§ What is being asked
Could you update the data from the line containing "latitude: -13.8434" down through the end, replacing "city" with "town" and changing nothing else, with both ends included and the pictures left out?
· · ·
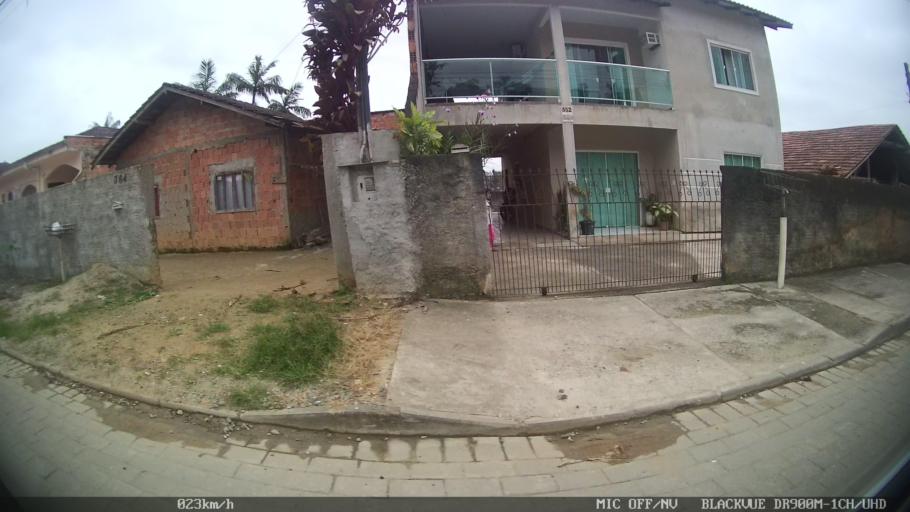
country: BR
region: Santa Catarina
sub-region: Joinville
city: Joinville
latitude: -26.3494
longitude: -48.8267
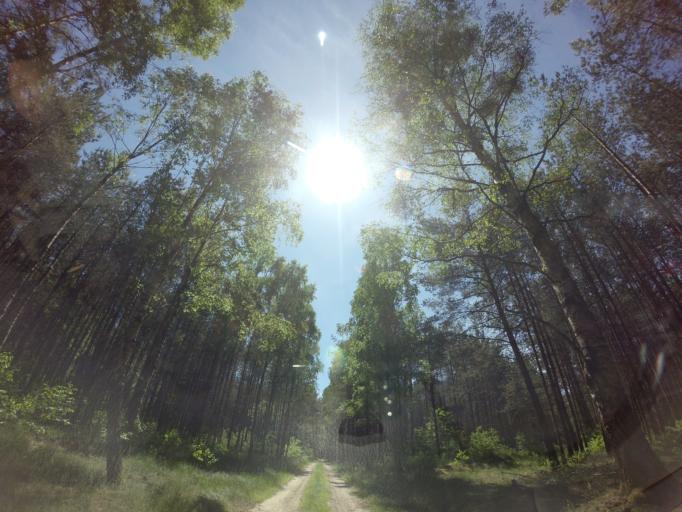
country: PL
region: West Pomeranian Voivodeship
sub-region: Powiat choszczenski
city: Drawno
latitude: 53.2469
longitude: 15.7543
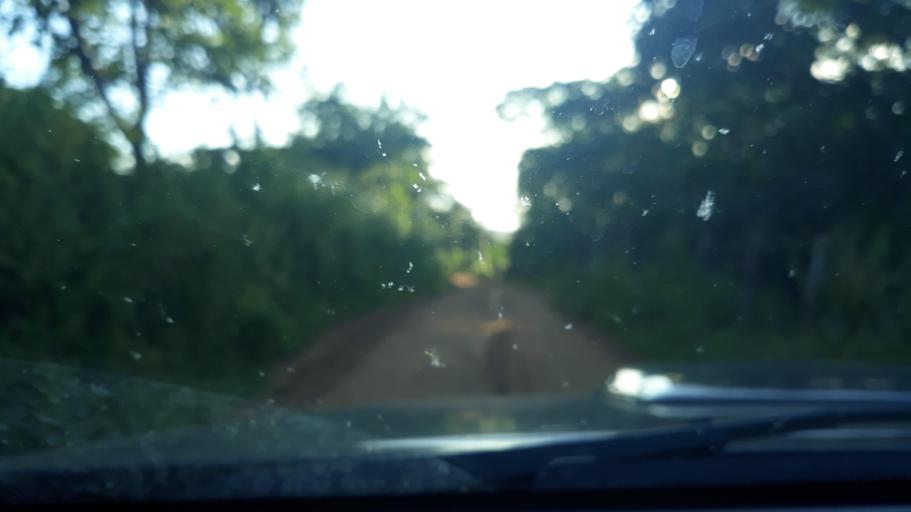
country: BR
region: Bahia
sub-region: Riacho De Santana
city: Riacho de Santana
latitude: -13.8434
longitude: -42.7392
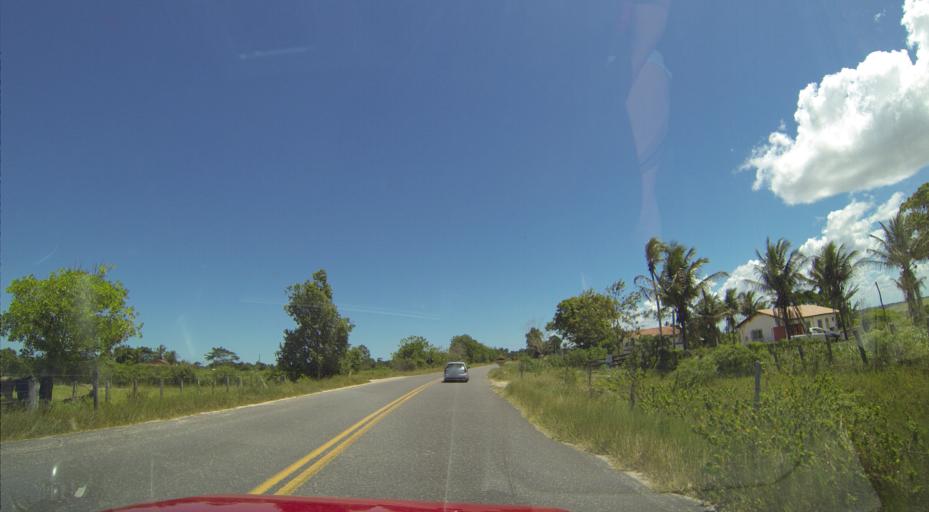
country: BR
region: Bahia
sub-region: Prado
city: Prado
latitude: -17.2121
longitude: -39.3876
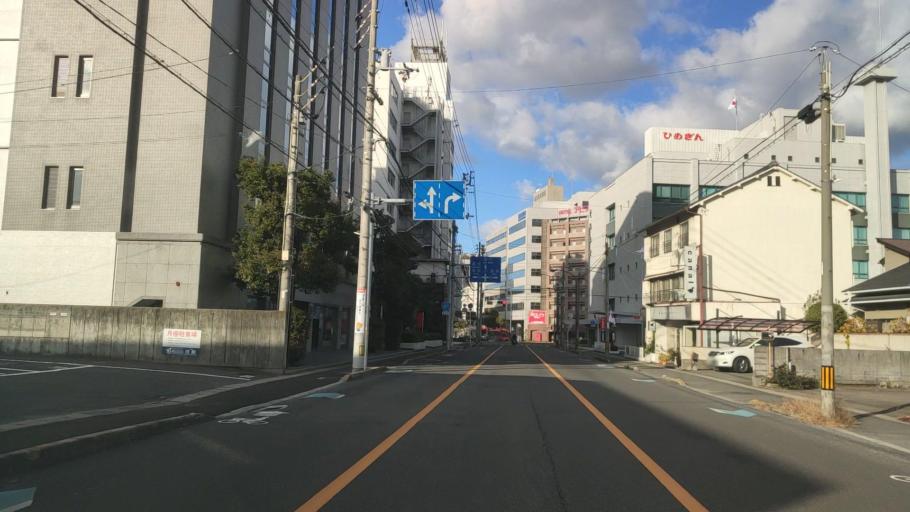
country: JP
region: Ehime
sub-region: Shikoku-chuo Shi
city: Matsuyama
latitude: 33.8416
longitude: 132.7767
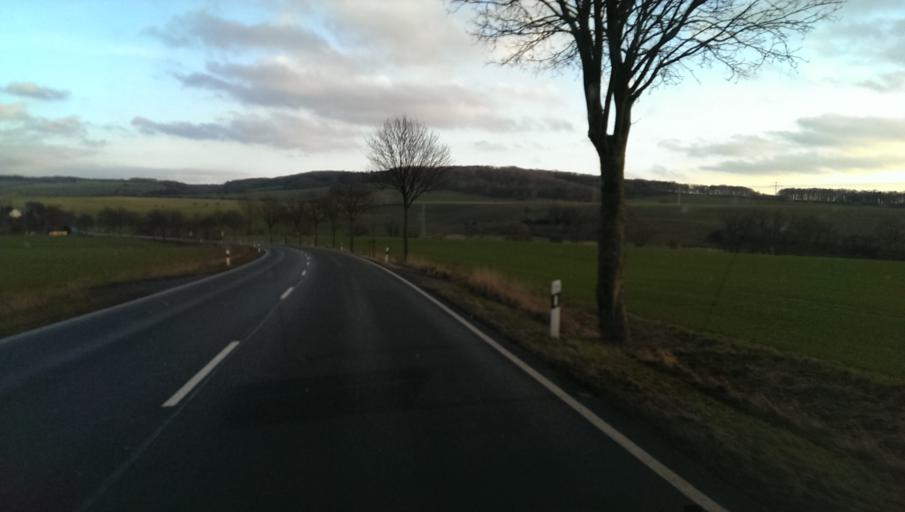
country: DE
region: Lower Saxony
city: Einbeck
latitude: 51.8653
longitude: 9.8468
· · ·
§ Exercise result
latitude: -13.8434
longitude: -42.7392
country: BR
region: Bahia
sub-region: Prado
town: Prado
latitude: -17.2121
longitude: -39.3876
country: JP
region: Ehime
sub-region: Shikoku-chuo Shi
town: Matsuyama
latitude: 33.8416
longitude: 132.7767
country: DE
region: Lower Saxony
town: Einbeck
latitude: 51.8653
longitude: 9.8468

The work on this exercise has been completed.